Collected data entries
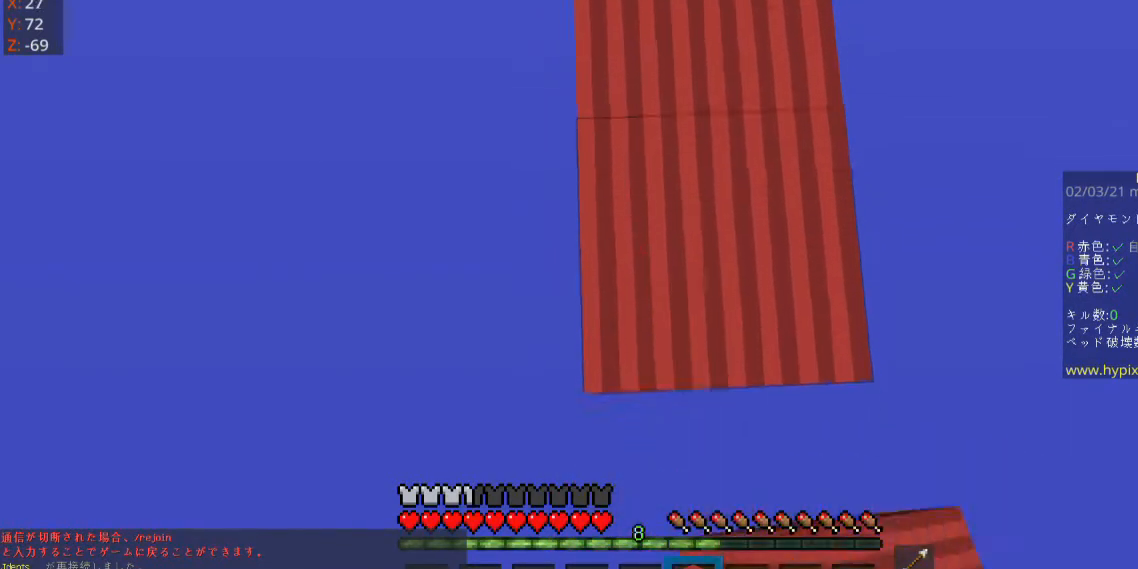
{"keys": ["s"], "mouse": ["right"], "events": [[400, "mouse_right", "down"]]}
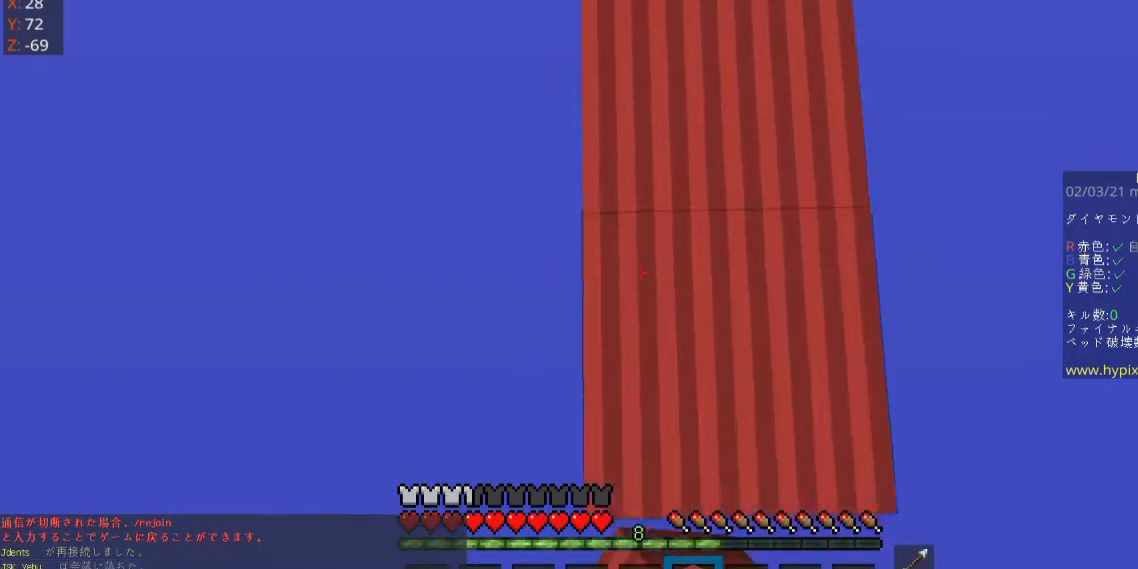
{"keys": ["s"], "mouse": [], "events": [[100, "mouse_right", "up"]]}
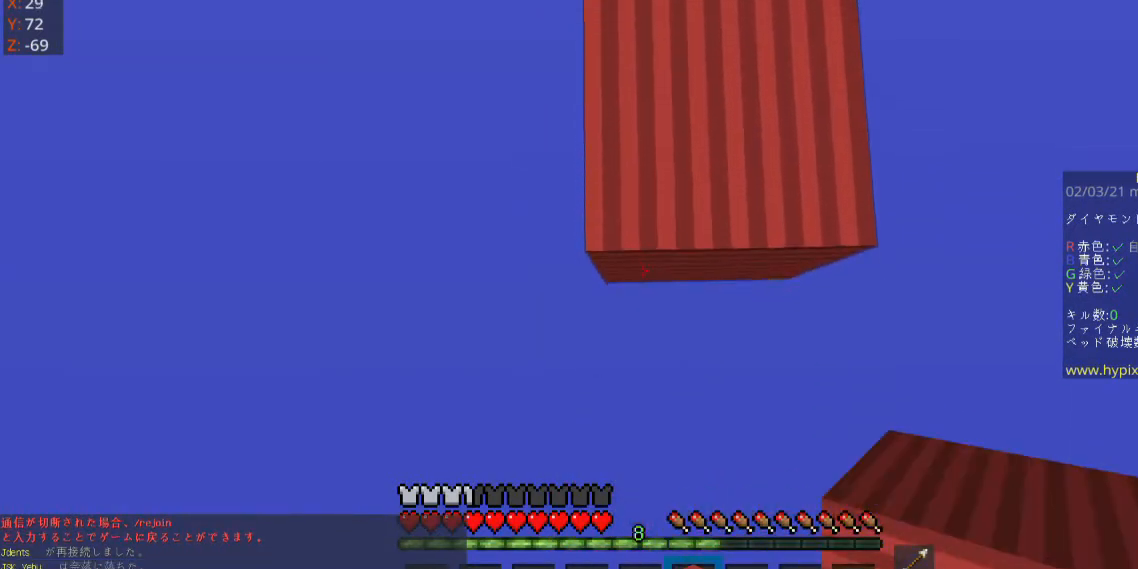
{"keys": ["s"], "mouse": [], "events": [[33, "mouse_right", "down"], [233, "mouse_right", "up"]]}
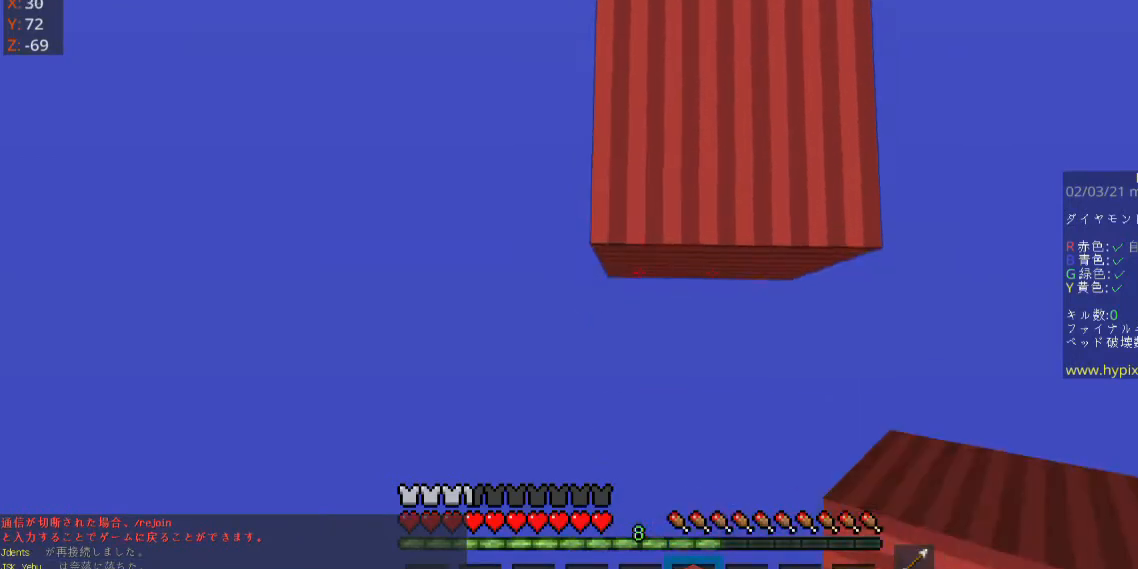
{"keys": ["s"], "mouse": ["right"], "events": [[433, "mouse_right", "down"]]}
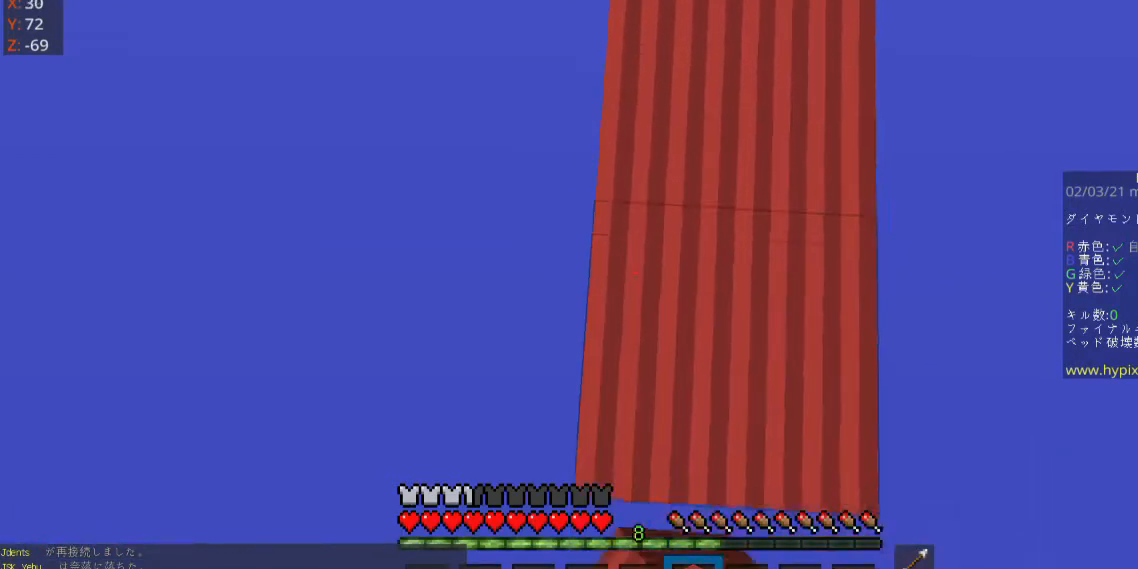
{"keys": ["s"], "mouse": ["right"], "events": [[133, "mouse_right", "up"], [433, "mouse_right", "down"]]}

▸ **Exercise brief**: Word for word, set down each record shown above, omitting the pictures.

▸ **Expected answer**:
{"keys": ["s"], "mouse": ["right"], "events": [[400, "mouse_right", "down"]]}
{"keys": ["s"], "mouse": [], "events": [[100, "mouse_right", "up"]]}
{"keys": ["s"], "mouse": [], "events": [[33, "mouse_right", "down"], [233, "mouse_right", "up"]]}
{"keys": ["s"], "mouse": ["right"], "events": [[433, "mouse_right", "down"]]}
{"keys": ["s"], "mouse": ["right"], "events": [[133, "mouse_right", "up"], [433, "mouse_right", "down"]]}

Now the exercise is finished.